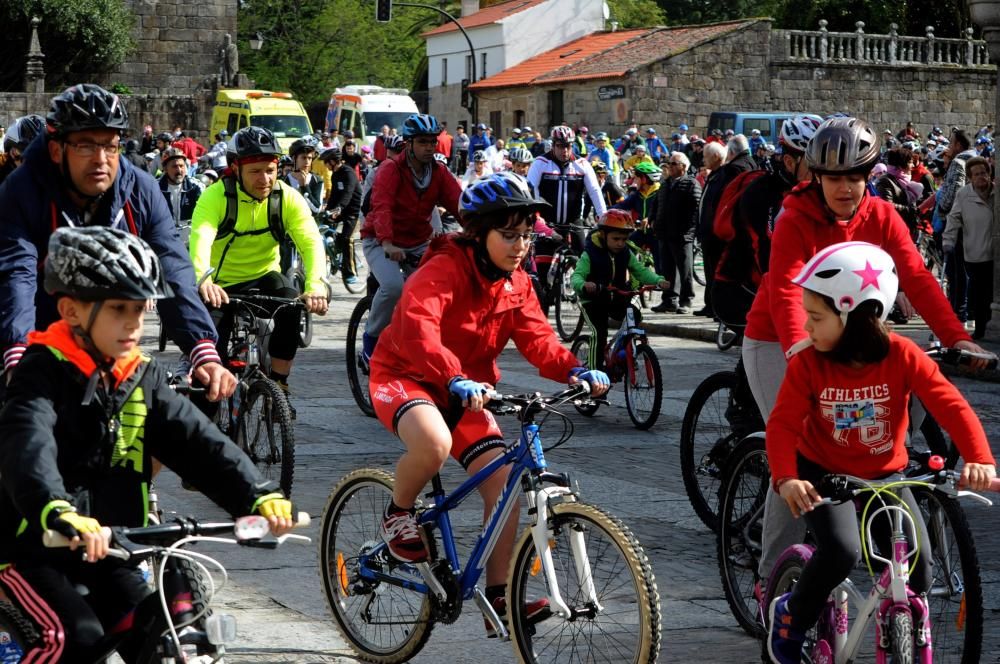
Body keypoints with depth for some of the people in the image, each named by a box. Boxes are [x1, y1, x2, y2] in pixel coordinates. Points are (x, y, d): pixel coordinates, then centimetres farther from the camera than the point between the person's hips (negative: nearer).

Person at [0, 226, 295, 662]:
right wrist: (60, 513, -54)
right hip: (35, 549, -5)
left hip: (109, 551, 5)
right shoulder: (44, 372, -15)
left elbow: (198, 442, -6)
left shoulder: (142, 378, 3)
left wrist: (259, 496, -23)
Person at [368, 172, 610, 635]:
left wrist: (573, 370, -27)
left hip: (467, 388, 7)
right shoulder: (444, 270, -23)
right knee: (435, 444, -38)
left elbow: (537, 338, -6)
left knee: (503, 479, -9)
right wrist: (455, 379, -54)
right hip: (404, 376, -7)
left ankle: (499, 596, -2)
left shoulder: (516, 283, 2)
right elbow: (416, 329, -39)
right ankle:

--

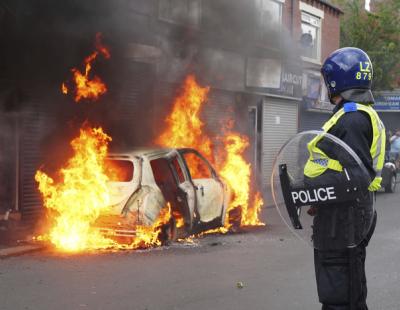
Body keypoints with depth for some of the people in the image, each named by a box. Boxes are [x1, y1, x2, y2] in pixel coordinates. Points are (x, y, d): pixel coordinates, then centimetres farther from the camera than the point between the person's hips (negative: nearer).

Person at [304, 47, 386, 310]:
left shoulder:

Exercise requirements:
Render the data between the lines holding "right shoulder: (444, 270, -23)" and "right elbow: (416, 329, -39)", inclusive, as a two-column CSV with the header keypoint,position and one row per line. Put each value in its own quoted field, with any line breaks replaced by spaces.

Answer space:
keypoint,position
"right shoulder:","(444, 270, -23)"
"right knee:","(435, 444, -38)"
"left elbow:","(537, 338, -6)"
"left knee:","(503, 479, -9)"
"right wrist:","(455, 379, -54)"
"right hip:","(404, 376, -7)"
"left ankle:","(499, 596, -2)"
"left shoulder:","(516, 283, 2)"
"right elbow:","(416, 329, -39)"